Abstract

A transvesical prostatic adenomectomy is defined as an "open-sky" surgical procedure performed to remove a benign prostatic nodule that, growing up, could represent an obstacle to the normal emptying of the bladder. This operation can be carried out under general or loco-regional anesthesia conditions: the second option, however, does not provide the curarization of the patient, and could result in a higher endoabdominal pressure, which could significantly reduce the surgeon's visual field. Nevertheless, this technique allows for a complete analgesia and anesthesia during the first postoperative hours, avoiding the occurrence of abdominopelvic contractions and pain-linked hypertension, which can cause dangerous postoperative bleedings.
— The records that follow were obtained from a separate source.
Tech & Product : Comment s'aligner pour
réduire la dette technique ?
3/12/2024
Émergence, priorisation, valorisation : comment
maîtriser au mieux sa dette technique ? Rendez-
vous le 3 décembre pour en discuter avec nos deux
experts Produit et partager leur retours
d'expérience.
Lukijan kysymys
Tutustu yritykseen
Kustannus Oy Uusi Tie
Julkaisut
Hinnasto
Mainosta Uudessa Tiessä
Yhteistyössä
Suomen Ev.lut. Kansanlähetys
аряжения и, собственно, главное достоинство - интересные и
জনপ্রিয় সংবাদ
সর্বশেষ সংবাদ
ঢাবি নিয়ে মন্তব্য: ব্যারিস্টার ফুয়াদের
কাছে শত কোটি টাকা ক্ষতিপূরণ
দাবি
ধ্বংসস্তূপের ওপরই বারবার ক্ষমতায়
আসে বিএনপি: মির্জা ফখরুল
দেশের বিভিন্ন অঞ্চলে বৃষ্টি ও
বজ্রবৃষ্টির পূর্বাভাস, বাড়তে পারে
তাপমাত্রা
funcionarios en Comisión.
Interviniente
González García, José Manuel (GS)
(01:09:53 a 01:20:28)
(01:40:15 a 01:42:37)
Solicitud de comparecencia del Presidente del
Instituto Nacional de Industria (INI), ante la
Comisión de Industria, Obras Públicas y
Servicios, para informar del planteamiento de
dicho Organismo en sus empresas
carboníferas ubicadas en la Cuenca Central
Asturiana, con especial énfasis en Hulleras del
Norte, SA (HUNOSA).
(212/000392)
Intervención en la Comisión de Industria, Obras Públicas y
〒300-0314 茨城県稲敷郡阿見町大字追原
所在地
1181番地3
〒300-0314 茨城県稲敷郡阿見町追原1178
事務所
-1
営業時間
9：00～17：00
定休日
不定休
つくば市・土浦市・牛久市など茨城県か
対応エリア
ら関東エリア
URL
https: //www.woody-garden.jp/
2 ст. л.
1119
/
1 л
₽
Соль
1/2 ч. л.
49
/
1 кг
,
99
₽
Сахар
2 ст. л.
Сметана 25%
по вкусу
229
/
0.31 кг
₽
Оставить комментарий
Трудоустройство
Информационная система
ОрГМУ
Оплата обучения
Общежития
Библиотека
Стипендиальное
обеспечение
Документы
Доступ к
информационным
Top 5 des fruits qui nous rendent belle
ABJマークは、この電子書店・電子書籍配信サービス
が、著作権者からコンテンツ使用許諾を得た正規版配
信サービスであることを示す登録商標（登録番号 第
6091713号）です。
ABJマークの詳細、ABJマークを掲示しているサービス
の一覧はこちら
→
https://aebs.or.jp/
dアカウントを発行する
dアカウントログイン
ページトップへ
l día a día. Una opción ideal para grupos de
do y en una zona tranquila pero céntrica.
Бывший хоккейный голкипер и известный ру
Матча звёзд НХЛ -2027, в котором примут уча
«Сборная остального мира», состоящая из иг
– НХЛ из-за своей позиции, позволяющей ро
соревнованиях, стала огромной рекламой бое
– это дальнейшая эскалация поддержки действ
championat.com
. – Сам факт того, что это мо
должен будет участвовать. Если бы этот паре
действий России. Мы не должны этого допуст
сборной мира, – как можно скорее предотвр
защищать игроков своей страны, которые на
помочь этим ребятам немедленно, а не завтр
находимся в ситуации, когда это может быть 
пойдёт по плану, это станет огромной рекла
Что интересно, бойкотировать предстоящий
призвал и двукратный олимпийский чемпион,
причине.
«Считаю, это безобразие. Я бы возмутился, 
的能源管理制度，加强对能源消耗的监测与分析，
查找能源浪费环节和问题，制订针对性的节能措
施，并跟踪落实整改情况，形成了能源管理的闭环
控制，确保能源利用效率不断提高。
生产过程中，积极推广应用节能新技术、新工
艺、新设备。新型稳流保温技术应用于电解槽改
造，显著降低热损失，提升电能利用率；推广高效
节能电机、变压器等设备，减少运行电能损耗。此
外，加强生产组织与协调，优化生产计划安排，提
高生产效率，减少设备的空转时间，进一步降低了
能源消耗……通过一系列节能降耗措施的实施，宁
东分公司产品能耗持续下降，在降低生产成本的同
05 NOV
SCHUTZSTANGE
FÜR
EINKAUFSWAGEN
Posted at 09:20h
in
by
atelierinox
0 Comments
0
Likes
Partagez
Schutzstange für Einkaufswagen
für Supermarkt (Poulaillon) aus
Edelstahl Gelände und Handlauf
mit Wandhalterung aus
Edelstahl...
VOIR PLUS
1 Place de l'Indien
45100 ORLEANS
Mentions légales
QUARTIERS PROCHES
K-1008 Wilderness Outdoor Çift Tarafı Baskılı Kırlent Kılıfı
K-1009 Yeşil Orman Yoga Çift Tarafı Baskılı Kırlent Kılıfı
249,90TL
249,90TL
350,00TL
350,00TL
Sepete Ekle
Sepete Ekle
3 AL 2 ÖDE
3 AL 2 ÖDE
As opposed to this, during surgery under general anesthesia conditions, the curarization ensures a wider operating field, free from abdominopelvic contractions, but with important postoperative pain, the main cause of which is the continuous bladder washing; this kind of pain is very difficult to treat even with oppioids: it is certainly the most important cause of bleedings, resulting in patient's discomfort, risk of blood transfusion or even reoperation. The two techniques have been compared in a randomized study on 40 patients: the subarachnoid technique seems definitely to be more favorable, with its optimal antalgic effect even during the first postoperative hours, with no need to use high doses of antalgic iv drugs, and, most important, with no subsequent postoperative hypertension and bleedings.